_What the task asks_
Copy every line of the entries that has the string "Chairman" in it.

_Supplied data_

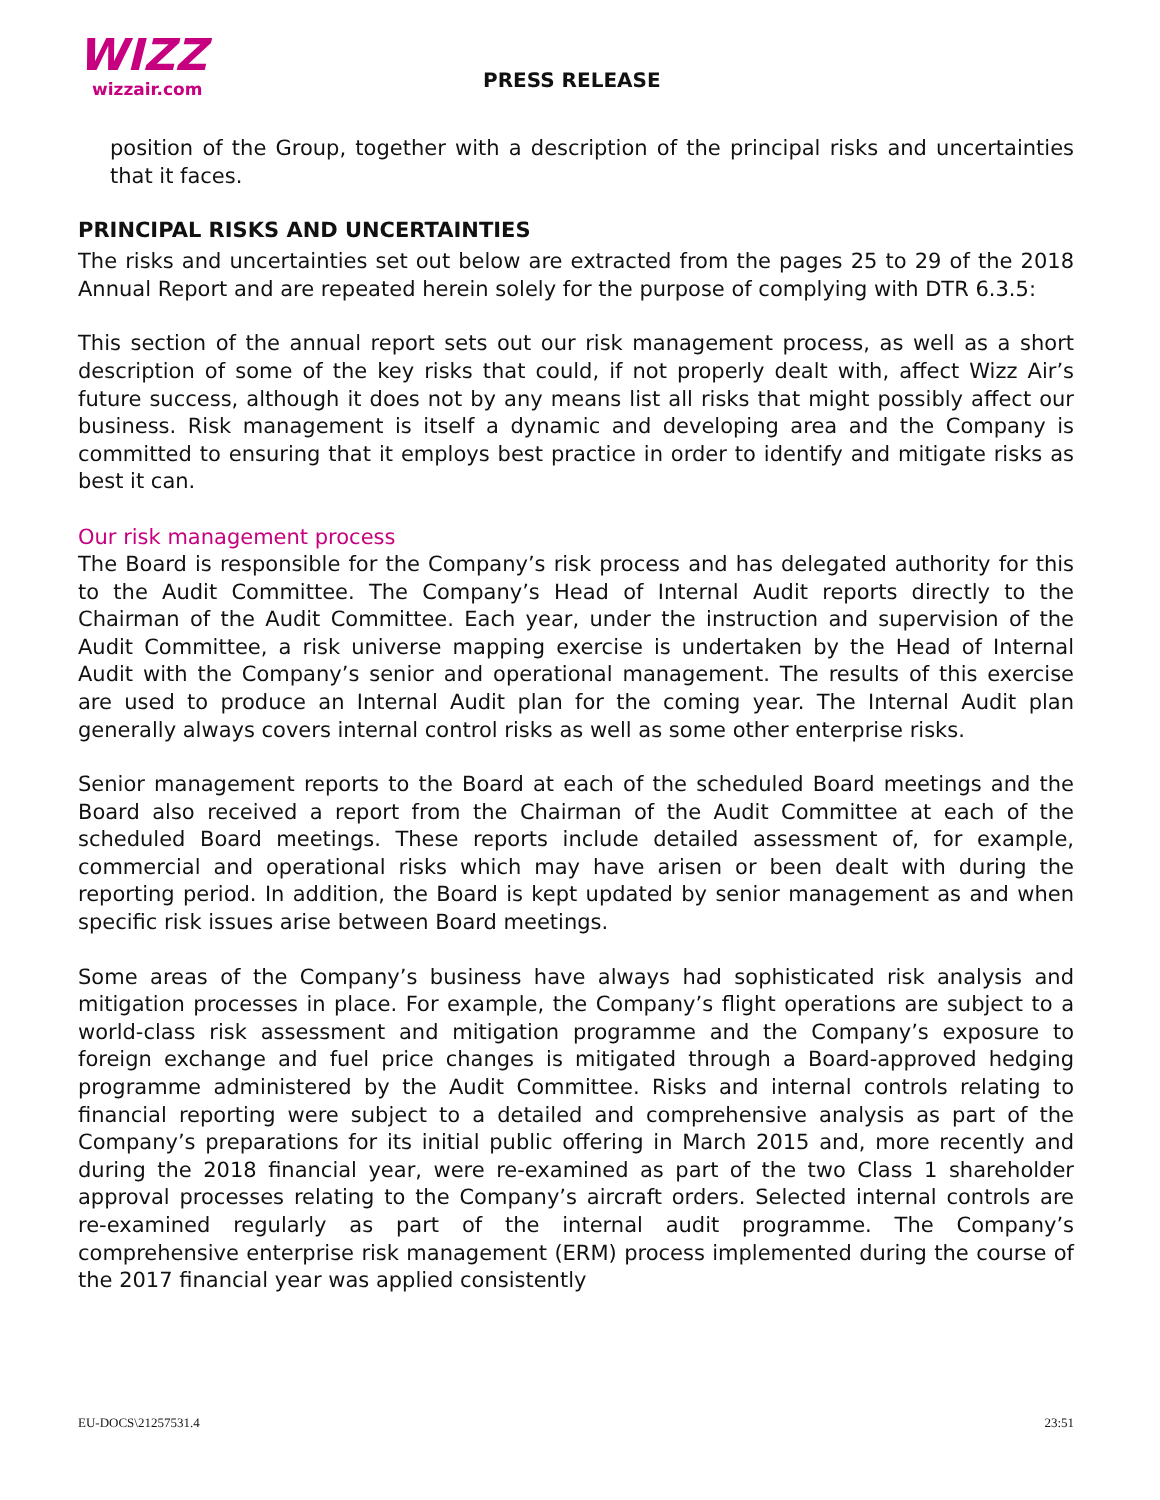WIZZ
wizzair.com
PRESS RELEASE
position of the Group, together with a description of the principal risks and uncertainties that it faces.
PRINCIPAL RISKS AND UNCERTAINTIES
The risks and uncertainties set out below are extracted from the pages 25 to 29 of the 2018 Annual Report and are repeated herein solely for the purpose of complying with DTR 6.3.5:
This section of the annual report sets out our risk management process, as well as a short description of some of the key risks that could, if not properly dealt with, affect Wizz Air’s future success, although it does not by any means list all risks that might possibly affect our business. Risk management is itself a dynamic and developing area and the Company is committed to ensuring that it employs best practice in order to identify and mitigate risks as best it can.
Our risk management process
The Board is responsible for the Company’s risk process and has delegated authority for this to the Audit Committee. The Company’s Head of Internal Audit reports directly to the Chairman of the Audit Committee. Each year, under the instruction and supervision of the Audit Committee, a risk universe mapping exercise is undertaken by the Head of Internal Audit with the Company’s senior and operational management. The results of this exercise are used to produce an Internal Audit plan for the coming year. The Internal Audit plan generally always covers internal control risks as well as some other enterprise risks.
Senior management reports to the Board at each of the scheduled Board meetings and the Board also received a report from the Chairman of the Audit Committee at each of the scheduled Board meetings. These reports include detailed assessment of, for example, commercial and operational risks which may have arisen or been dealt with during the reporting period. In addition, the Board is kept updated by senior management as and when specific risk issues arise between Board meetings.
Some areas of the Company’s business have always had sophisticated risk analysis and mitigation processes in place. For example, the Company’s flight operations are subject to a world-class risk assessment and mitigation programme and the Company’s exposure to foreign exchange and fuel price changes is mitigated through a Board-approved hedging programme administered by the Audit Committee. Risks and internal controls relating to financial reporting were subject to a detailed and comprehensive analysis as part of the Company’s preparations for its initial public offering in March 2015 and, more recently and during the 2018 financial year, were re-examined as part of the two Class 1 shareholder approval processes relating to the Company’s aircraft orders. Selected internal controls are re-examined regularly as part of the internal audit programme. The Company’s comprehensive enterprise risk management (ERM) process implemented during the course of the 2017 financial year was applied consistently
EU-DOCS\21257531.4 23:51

_Completed exercise_
The Board is responsible for the Company’s risk process and has delegated authority for this to the Audit Committee. The Company’s Head of Internal Audit reports directly to the Chairman of the Audit Committee. Each year, under the instruction and supervision of the Audit Committee, a risk universe mapping exercise is undertaken by the Head of Internal Audit with the Company’s senior and operational management. The results of this exercise are used to produce an Internal Audit plan for the coming year. The Internal Audit plan generally always covers internal control risks as well as some other enterprise risks.
Senior management reports to the Board at each of the scheduled Board meetings and the Board also received a report from the Chairman of the Audit Committee at each of the scheduled Board meetings. These reports include detailed assessment of, for example, commercial and operational risks which may have arisen or been dealt with during the reporting period. In addition, the Board is kept updated by senior management as and when specific risk issues arise between Board meetings.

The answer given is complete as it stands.